Napoli, riecco Elmas: il macedone può tornare come jolly per Conte
L'ultimo saluto prima di mettersi a imparare il castigliano a Madrid, passando dal Cholito al Cholo, è da napoletano doc. «Ve voglio bene guagliu'». Stile Pino Daniele ma con la firma di Giacomo Raspadori. Jack il Colchonero, da ieri ufficialmente un giocatore dell'Atletico. L'esordio è in programma domenica a Barcellona contro l'Espanyol: pochi giorni per entrare nei meccanismi del nuovo cholismo, è vero, ma Simeone (padre) si ritroverà tra le mani un giocatore abile tatticamente, di qualità pura e super allenato dopo l'incredibile lavoro svolto con Conte sin dal Trentino. Al Napoli la sua cessione ha fruttato 22 milioni più 4 di bonus. Raspa saluta dopo tre stagioni con un curriculum di enorme prestigio: 109 presenze complessive, 18 gol, 10 assist e due scudetti (2023 e 2025). Indelebile la sua firma sull'ultimo. Ma nel museo del club e del giocatore figura anche la doppietta rifilata all'Ajax nello storico 6-1 di Champions ad Amsterdam. Era il 4 ottobre 2022.

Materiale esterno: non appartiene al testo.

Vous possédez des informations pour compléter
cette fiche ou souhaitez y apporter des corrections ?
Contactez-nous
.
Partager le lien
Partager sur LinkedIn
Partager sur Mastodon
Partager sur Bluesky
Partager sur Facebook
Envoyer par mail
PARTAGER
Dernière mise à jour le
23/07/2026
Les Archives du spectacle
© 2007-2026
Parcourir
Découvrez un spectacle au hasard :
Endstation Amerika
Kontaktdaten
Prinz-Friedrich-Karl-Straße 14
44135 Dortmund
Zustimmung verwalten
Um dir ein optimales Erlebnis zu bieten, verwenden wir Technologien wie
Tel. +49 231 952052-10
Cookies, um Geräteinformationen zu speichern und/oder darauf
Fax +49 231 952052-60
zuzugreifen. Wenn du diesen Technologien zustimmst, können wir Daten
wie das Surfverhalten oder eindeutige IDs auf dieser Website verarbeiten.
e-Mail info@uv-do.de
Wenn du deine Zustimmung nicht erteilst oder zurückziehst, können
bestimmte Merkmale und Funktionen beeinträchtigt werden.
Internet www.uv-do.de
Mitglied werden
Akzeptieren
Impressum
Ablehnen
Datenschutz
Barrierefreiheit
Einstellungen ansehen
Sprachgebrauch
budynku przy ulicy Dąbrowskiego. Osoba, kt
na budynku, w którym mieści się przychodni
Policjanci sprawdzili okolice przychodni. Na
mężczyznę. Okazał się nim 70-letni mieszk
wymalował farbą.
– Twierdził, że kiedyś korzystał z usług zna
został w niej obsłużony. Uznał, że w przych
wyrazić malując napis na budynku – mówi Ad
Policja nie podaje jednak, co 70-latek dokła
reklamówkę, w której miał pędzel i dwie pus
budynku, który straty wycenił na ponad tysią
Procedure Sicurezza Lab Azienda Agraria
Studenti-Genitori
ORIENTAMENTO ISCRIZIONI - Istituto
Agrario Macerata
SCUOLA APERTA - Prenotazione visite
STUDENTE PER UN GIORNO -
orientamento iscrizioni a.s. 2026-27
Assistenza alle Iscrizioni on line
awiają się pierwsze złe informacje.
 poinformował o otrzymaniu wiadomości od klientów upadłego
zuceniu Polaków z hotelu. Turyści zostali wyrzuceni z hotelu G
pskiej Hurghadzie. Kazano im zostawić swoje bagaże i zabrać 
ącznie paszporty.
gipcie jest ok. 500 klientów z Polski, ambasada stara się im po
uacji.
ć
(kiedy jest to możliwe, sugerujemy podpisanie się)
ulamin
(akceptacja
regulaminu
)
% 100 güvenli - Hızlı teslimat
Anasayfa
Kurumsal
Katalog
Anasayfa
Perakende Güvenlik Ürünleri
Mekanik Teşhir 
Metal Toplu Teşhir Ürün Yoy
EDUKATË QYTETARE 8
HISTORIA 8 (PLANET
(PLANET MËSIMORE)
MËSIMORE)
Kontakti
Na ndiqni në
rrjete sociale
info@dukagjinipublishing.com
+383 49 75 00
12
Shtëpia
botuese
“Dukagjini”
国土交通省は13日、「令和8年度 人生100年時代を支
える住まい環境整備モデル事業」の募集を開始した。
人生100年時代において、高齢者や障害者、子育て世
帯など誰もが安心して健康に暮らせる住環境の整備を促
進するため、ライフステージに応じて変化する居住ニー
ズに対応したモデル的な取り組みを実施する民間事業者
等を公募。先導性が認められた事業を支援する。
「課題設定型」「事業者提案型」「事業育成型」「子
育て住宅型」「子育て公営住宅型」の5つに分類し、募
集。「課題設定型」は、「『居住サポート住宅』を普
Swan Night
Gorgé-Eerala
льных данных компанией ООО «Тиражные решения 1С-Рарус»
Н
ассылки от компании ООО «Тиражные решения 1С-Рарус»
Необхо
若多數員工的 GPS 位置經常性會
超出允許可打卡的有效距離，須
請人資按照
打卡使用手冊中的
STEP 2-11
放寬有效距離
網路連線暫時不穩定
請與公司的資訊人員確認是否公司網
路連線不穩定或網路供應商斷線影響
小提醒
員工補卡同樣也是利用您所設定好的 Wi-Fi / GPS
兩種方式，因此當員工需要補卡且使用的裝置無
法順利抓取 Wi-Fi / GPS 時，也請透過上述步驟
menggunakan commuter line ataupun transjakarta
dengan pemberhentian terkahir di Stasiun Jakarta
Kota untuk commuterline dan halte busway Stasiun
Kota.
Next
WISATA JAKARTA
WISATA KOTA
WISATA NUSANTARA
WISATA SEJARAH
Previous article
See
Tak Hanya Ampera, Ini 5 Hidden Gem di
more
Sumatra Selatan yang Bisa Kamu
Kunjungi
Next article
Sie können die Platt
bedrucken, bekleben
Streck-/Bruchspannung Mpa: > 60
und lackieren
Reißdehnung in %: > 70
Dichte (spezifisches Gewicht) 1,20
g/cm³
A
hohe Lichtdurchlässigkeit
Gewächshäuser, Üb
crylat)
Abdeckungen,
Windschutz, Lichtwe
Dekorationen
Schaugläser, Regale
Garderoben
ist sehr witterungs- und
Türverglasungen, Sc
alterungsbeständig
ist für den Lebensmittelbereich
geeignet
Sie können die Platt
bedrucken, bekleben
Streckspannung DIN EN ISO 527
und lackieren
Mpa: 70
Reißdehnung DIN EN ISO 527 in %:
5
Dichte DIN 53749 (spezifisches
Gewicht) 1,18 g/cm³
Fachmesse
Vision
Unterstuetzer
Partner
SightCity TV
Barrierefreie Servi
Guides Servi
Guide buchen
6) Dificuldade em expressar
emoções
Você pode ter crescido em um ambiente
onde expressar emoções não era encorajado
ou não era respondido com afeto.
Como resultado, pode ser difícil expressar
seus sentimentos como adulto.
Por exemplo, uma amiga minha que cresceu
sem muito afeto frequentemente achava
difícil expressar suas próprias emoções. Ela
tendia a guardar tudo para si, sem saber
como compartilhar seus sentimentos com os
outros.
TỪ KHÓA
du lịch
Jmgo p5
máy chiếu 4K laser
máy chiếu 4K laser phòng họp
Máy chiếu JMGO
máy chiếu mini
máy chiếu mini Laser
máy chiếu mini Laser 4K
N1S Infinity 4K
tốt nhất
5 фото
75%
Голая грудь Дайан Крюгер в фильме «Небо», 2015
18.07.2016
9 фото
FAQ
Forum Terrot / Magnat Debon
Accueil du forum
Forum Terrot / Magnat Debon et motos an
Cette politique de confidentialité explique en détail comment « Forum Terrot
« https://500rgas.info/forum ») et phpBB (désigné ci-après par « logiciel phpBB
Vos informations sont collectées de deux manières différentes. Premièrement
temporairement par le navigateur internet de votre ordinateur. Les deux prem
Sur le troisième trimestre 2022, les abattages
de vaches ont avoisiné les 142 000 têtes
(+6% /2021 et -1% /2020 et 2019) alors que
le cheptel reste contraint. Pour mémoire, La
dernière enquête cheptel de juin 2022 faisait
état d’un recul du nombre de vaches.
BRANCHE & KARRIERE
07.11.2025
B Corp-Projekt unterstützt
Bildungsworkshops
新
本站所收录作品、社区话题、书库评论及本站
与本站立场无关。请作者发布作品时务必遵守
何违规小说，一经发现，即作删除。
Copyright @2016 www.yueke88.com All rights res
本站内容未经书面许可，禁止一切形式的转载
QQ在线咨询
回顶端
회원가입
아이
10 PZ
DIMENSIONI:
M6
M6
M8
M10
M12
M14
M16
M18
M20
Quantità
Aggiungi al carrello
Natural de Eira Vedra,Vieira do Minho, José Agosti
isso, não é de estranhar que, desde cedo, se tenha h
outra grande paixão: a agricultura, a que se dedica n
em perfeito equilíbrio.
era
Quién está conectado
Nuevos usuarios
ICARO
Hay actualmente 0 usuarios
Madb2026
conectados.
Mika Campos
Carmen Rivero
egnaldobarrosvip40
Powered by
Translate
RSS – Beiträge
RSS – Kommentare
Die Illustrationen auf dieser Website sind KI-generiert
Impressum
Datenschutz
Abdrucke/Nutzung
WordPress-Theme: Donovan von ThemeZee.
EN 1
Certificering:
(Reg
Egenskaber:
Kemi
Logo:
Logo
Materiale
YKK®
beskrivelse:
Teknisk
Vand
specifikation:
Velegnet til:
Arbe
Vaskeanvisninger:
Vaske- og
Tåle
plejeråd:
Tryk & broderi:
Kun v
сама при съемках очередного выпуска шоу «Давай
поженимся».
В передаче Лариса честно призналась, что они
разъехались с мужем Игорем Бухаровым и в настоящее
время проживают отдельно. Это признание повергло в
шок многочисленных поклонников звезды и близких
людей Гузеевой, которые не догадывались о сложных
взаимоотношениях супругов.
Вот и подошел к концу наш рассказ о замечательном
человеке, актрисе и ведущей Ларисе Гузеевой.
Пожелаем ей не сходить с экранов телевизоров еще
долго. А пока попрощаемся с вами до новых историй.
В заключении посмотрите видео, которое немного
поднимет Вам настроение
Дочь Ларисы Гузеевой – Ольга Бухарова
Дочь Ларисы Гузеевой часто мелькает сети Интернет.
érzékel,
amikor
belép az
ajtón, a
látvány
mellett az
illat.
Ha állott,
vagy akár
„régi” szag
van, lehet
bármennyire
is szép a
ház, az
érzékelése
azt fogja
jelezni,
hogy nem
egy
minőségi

Raspadori e il saluto a Napoli con una lettera social
Raspadori, in questi anni, è rimasto suo malgrado intrappolato in una sorta di equivoco tattico: è un attaccante puro, adora agire da centravanti o a ridosso della punta come accade in Nazionale, ma il Napoli ha giocato quasi sempre con il 4-3-3 e lui ha prima dovuto convivere con Osimhen e Simeone e poi con Lukaku e Simeone. Quando Conte ha cambiato sistema e Jack ha cominciato a fare quel che sa fare meglio, cioè a febbraio, ha marchiato col suo fuoco la cavalcata scudetto. Facile: 5 gol e un assist cruciali in 13 partite; 9 dal 1'. Da luglio, il tecnico lo ha provato da mezzala offensiva: una metamorfosi tattica nelle sue corde, ma pur sempre radicale. L'offerta dell'Atletico, e la voglia di trovare più continuità a 25 anni, hanno fatto il resto. E adios. Bella la lettera postata su Instagram: «Vincere 2 scudetti in 3 anni è qualcosa di inimmaginabile. Posso solo ritenermi un privilegiato ad aver vissuto sulla mia pelle e dentro la mia anima la vostra contagiosa energia calcistica e umana. Qui sono diventato papà e insieme a Elisa abbiamo vissuto la gioia più grande della nostra vita che ci legherà per sempre a questa città... Ve voglio bene guagliu'». Sono alcuni stralci ma merita di essere letta tutta.